> **Dataset items**:
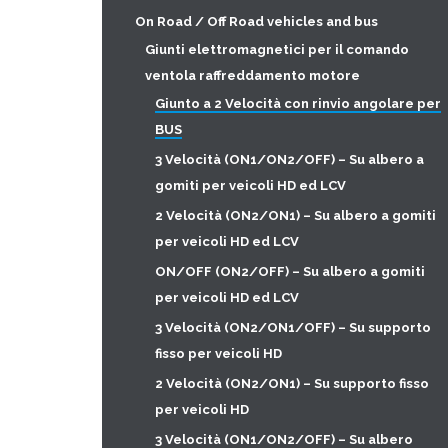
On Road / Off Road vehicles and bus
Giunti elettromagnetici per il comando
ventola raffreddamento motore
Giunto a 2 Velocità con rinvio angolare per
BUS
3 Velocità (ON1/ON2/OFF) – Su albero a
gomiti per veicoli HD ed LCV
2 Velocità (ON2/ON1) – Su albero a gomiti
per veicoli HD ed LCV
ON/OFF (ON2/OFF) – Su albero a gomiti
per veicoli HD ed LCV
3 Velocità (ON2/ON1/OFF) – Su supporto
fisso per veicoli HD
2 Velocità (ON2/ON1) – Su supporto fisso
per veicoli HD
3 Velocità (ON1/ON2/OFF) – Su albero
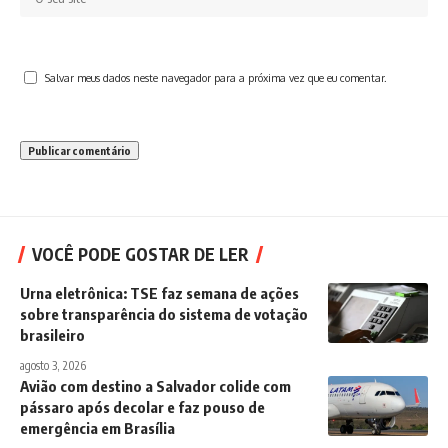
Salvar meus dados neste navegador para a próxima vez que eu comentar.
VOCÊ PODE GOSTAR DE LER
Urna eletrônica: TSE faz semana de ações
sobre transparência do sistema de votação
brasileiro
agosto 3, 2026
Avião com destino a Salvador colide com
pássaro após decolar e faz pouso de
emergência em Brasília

...

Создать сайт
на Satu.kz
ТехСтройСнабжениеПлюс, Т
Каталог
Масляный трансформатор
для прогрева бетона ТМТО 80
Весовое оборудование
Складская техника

> **WHAT YOU HAVE TO DO**: Copy out the lines above from the line containing "On Road / Off Road vehicles and bus" through the line containing "emergência em Brasília", exactly, and keep the pictures out.

> **EXERCISE RESULT**:
On Road / Off Road vehicles and bus
Giunti elettromagnetici per il comando
ventola raffreddamento motore
Giunto a 2 Velocità con rinvio angolare per
BUS
3 Velocità (ON1/ON2/OFF) – Su albero a
gomiti per veicoli HD ed LCV
2 Velocità (ON2/ON1) – Su albero a gomiti
per veicoli HD ed LCV
ON/OFF (ON2/OFF) – Su albero a gomiti
per veicoli HD ed LCV
3 Velocità (ON2/ON1/OFF) – Su supporto
fisso per veicoli HD
2 Velocità (ON2/ON1) – Su supporto fisso
per veicoli HD
3 Velocità (ON1/ON2/OFF) – Su albero
Salvar meus dados neste navegador para a próxima vez que eu comentar.
VOCÊ PODE GOSTAR DE LER
Urna eletrônica: TSE faz semana de ações
sobre transparência do sistema de votação
brasileiro
agosto 3, 2026
Avião com destino a Salvador colide com
pássaro após decolar e faz pouso de
emergência em Brasília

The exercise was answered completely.